_PROBLEM DETAILS_
Retype every row below character for character, with no changes to spelling or script.

_LISTING_
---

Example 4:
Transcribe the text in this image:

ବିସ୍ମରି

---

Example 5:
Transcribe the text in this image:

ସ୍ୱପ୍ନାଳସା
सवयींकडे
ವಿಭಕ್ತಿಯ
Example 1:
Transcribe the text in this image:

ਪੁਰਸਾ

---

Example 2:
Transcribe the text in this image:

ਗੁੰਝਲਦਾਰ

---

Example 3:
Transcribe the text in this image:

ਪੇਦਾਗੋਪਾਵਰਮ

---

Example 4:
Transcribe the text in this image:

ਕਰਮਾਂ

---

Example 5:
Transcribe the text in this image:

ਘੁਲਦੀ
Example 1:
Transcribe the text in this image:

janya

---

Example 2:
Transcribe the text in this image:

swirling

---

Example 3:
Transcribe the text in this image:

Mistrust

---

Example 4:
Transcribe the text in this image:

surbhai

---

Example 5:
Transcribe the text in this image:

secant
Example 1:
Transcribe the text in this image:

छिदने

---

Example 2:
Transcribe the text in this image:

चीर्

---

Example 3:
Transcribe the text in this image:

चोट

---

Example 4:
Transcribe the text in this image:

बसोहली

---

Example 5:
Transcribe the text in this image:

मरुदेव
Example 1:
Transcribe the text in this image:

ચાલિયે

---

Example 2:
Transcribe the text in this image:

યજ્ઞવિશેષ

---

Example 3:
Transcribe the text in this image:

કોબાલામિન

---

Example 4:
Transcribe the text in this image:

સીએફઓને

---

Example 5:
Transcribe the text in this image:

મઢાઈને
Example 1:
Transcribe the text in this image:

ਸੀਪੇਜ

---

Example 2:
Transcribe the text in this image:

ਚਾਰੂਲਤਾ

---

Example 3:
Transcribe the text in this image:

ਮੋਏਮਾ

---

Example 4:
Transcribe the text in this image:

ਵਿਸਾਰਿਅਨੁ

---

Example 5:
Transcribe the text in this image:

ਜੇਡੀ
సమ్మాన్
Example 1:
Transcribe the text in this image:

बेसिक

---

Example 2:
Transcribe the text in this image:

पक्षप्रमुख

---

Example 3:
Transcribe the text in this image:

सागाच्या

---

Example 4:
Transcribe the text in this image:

_RESPONSE TO THIS EXERCISE_
---

Example 4:
Transcribe the text in this image:

ବିସ୍ମରି

---

Example 5:
Transcribe the text in this image:

ସ୍ୱପ୍ନାଳସା
सवयींकडे
ವಿಭಕ್ತಿಯ
Example 1:
Transcribe the text in this image:

ਪੁਰਸਾ

---

Example 2:
Transcribe the text in this image:

ਗੁੰਝਲਦਾਰ

---

Example 3:
Transcribe the text in this image:

ਪੇਦਾਗੋਪਾਵਰਮ

---

Example 4:
Transcribe the text in this image:

ਕਰਮਾਂ

---

Example 5:
Transcribe the text in this image:

ਘੁਲਦੀ
Example 1:
Transcribe the text in this image:

janya

---

Example 2:
Transcribe the text in this image:

swirling

---

Example 3:
Transcribe the text in this image:

Mistrust

---

Example 4:
Transcribe the text in this image:

surbhai

---

Example 5:
Transcribe the text in this image:

secant
Example 1:
Transcribe the text in this image:

छिदने

---

Example 2:
Transcribe the text in this image:

चीर्

---

Example 3:
Transcribe the text in this image:

चोट

---

Example 4:
Transcribe the text in this image:

बसोहली

---

Example 5:
Transcribe the text in this image:

मरुदेव
Example 1:
Transcribe the text in this image:

ચાલિયે

---

Example 2:
Transcribe the text in this image:

યજ્ઞવિશેષ

---

Example 3:
Transcribe the text in this image:

કોબાલામિન

---

Example 4:
Transcribe the text in this image:

સીએફઓને

---

Example 5:
Transcribe the text in this image:

મઢાઈને
Example 1:
Transcribe the text in this image:

ਸੀਪੇਜ

---

Example 2:
Transcribe the text in this image:

ਚਾਰੂਲਤਾ

---

Example 3:
Transcribe the text in this image:

ਮੋਏਮਾ

---

Example 4:
Transcribe the text in this image:

ਵਿਸਾਰਿਅਨੁ

---

Example 5:
Transcribe the text in this image:

ਜੇਡੀ
సమ్మాన్
Example 1:
Transcribe the text in this image:

बेसिक

---

Example 2:
Transcribe the text in this image:

पक्षप्रमुख

---

Example 3:
Transcribe the text in this image:

सागाच्या

---

Example 4:
Transcribe the text in this image:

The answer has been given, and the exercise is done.